Grover said sellers were worried about capital gains rates, which are currently around 20%, elevating to 39.6%, although 28% was more likely.

“But in addition to that, something that’s new and different is state income taxes, particularly for people in New York, California or other states,” Grover said. “The things they have in common is, of course, they’re wealthy states, but with outrageous income tax rates of 13% to 16%. [That] would be the tax paid by a seller in state income taxes, which is not deductible under current law from federal income tax. Consequently, the effective tax rate for those sellers could be 50% or more.

“And one more thing, and that is the estate taxes. Currently, there’s a more or less $22 million exemption for a married couple who own a business that is very likely to become $11 million or less between now and 2025.”

The end result in Grover’s example is that a wholesale distribution business that changes hands could be subject to a tax of 40% when it changes hands from one generation to another.

In another M&A Summit session, CPA Jeff Pease, president of Pease and Associates, outlined some of the potential tax changes that were currently on the drawing board, which included an increase in top individual tax rates from 37% to 39.6% and the elimination of the income cap on Social Security taxes.

Longer-Term Holds

Jim Miller, founder and partner for Supply Chain Equity Partners, said there’s a bifurcation taking place this year between the companies that are looking to exit being pulled forward at a faster rate versus those that don’t get out before the current tax window closes.

“I think there are going to be longer-term holds because of the difficulties in running the buy and build program long term,” Miller said.

Prospective sellers are faced with a balancing act this year when it comes to the probability of taxes going up, according to Jason Wilcox, the managing director and founder of Wilcox Investment Bankers.

“Based on how much you think they may go up, you may be willing to do a deal today for a little bit lower valuation because you may end up better off even if the multiple is a little bit smaller today,” Wilcox said. “So that’s part of the thought process on trying to figure out when to go to market, not to mention all the other basic things you think about. But, yeah, taxes could be a really big thing.”

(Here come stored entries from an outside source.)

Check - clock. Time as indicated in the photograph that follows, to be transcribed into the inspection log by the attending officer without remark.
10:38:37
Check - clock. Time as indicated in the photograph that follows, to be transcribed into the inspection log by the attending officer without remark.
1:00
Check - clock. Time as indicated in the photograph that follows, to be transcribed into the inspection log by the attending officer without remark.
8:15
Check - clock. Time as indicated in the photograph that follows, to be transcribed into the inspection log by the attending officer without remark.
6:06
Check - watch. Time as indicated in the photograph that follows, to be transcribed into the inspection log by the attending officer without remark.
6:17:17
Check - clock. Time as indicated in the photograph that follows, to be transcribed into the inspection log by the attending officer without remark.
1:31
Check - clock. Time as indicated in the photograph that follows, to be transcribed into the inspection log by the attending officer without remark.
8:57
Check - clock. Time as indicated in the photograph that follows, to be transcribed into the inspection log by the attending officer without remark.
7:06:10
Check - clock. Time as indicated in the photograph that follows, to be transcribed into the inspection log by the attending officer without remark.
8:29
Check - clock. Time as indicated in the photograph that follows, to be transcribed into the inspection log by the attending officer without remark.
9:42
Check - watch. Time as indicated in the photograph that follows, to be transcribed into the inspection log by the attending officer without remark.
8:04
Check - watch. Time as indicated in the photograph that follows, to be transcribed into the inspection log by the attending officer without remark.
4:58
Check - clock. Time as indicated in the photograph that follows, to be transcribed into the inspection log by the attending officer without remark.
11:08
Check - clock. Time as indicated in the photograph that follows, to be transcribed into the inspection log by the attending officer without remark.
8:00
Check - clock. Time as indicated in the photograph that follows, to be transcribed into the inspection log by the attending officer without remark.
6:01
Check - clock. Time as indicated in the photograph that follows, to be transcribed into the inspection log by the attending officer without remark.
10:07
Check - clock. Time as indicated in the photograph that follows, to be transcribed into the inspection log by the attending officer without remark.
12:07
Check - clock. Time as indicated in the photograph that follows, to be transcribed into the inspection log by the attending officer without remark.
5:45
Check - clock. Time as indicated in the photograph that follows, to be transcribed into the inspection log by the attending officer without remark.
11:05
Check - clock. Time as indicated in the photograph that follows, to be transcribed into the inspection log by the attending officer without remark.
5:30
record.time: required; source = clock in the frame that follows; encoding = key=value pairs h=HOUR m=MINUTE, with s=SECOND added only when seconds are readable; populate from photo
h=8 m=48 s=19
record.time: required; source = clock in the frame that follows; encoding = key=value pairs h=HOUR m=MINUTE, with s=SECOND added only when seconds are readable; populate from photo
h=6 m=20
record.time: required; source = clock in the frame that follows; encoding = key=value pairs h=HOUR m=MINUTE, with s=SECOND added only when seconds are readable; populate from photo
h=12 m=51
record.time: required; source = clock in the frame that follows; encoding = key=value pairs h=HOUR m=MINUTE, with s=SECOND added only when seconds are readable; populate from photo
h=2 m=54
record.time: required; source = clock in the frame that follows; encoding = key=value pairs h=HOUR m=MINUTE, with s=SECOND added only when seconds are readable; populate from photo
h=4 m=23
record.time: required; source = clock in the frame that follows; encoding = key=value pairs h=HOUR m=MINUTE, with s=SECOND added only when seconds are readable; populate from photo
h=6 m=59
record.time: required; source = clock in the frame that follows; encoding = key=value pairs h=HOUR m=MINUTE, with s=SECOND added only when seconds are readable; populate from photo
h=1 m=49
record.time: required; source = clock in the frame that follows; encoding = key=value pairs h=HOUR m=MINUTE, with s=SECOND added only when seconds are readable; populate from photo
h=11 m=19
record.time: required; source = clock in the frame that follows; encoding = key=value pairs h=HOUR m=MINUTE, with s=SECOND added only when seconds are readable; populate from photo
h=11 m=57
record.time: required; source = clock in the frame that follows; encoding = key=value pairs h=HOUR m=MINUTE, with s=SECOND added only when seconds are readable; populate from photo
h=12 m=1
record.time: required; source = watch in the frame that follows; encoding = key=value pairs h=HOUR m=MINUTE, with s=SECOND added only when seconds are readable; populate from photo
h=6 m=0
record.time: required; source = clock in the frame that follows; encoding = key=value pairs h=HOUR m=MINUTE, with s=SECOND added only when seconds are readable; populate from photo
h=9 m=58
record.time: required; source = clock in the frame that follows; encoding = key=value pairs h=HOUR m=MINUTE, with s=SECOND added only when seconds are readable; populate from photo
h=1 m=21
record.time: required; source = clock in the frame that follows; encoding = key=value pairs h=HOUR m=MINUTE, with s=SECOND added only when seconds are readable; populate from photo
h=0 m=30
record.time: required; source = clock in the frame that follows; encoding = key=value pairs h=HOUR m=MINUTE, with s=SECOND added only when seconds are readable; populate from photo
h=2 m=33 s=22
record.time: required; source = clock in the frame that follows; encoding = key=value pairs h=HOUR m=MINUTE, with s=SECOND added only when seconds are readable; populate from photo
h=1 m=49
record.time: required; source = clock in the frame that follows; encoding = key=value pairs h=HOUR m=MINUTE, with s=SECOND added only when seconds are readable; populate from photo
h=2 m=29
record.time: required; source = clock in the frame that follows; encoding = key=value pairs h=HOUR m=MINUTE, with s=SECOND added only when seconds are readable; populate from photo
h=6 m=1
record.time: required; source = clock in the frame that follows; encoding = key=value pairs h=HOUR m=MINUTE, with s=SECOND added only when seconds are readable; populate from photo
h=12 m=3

Raymond James’ Gareth Hughes said during the panel that the need for estate planning was even more important this year in the face of the tax changes. Business owners need to have their revised estate plans completed before the tax changes occur.

“One of the things that we would advise our clients pretty early on is to make sure they’re speaking to tax advisers and getting estate planning in place because it’s pretty complex,” said Hughes, who is the director of investment banking at Raymond James. “There are cutoff points by which any tax planning done after that point effectively doesn’t apply. You really need to get in front of it early with the changes that are coming.”

Over the past several months, Irving Place Capital Partner Devraj Roy said his company has seen an uptick in activity from families and private business owners that are almost entirely tax driven, even though a business may not be at the right point in its lifecycle to change hands.

“We are seeing taxes being the primary motivator to come to the table with the understanding that the owners may not get full value for the business, given where it sits today,” Roy said. “But on an after-tax basis, they will get more today versus waiting to get a higher multiple down the road because of the tax dynamic. I would say there’s much more interest in tax-driven transactions.”